Description This project studies what fairness perceptions citizens adhere to in relation to governance decisions based on algorithmic information processing, and how its use may affect democratic legitimacy. Such procedures are increasingly being introduced by government institutions to help making decisions that impact individual citizens on topics such as giving defendants parole, approving immigration applications, and determining eligibility for welfare programs. Thus, we are on the verge of a revolution in public sector decision-making processes, where computers will take over many of the governance tasks previously assigned to human bureaucrats. With it, the conditions for impartial and transparent treatment of citizens are changing. Increased capacity to process relevant information enhances the potential for making more accurate and efficient judgments. Yet, we also run the risk of creating a black box society where citizens are being kept in the dark about the decision-making processes that affect their lives, potentially undermining the legitimacy of governmental institutions among the citizens they serve. While significant attention in the recent few years has been devoted to normative discussions on fairness, accountability, and transparency related to algorithmic decision making, little is still known about citizens’ views on this issue. There is thus an imminent need to study these emerging governance developments from a political science perspective. This proposal aims to fill this gap by organizing both in-depth group discussions on this topic among representative samples of the Norwegian population through deliberative polling, as well as conduct survey experiments on larger representative survey samples. The Center for Deliberative Democracy at Stanford University and The Digital Social Science Core Facilities (DIGSSCORE) at the University of Bergen are involved in the project, ensuring high data quality from top social science infrastructures.

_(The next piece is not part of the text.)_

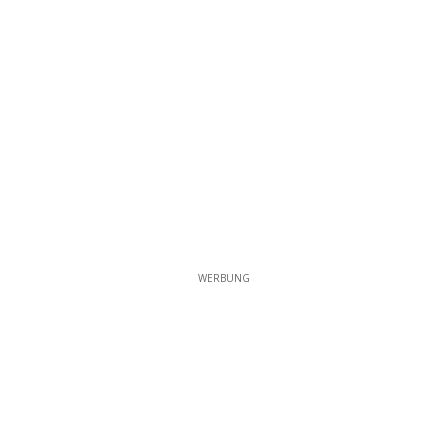
WERBUNG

Rebels in representative democracy: The appeal and consequences of political defection in Europe

with Lea Kaftan (University of Cologne), Sven-Oliver Proksch (University of Cologne, PI), Jonathan Slapin (University of Zurich), Christopher Wratil (University College London)

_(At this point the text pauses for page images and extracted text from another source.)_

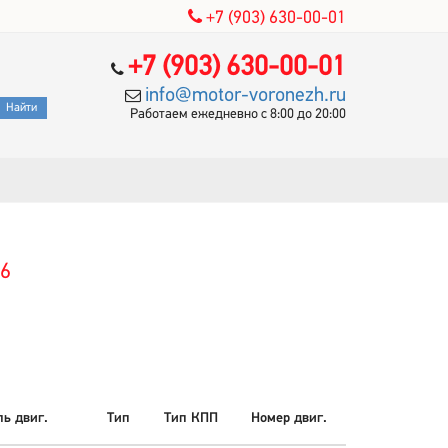
+7 (903) 630-00-01
+7 (903) 630-00-01
info@motor-voronezh.ru
Работаем ежедневно с 8:00 до 20:00
C6
ь двиг.
Тип
Тип КПП
Номер двиг.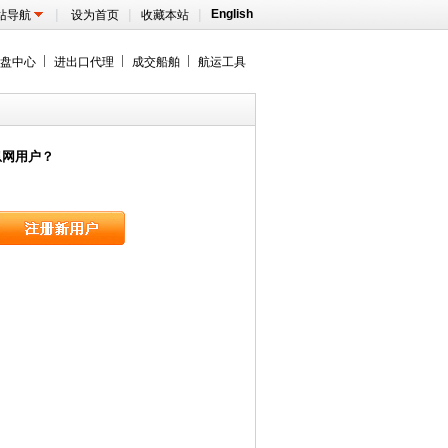
|
|
|
English
站导航
设为首页
收藏本站
盘中心
进出口代理
成交船舶
航运工具
息网用户？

funded by Thyssen Foundation

Description This project employs advanced survey data analysis, experimental approaches, and social media analysis to uncover when and why voters like rebel politicians at different levels of government. The project will characterise the nature of rebellion by looking at how politicians communicate with citizens. Our survey experiments will tease out the impact of different theoretical causal mechanisms that could explain why voters like politicians who show independence from their party or the system as a whole. Do voters like rebels because they truly value their “independence?” Do they value rebels only when they perceive that rebellion pulls policy in an ideological direction they prefer? Do they truly value behaviour that undermines the system? Are there differences in how voters perceive individual members rebelling from the party line compared with views of populist parties who rebel against the entire system? And, are there differences across different voters and countries? In answering these questions, the project will provide a deeper understanding of why voters support rebellious behaviour and why politicians engage in it. Our answers will help us to understand when and how rebellion undermines, or alternatively, supports democracy across Europe and beyond.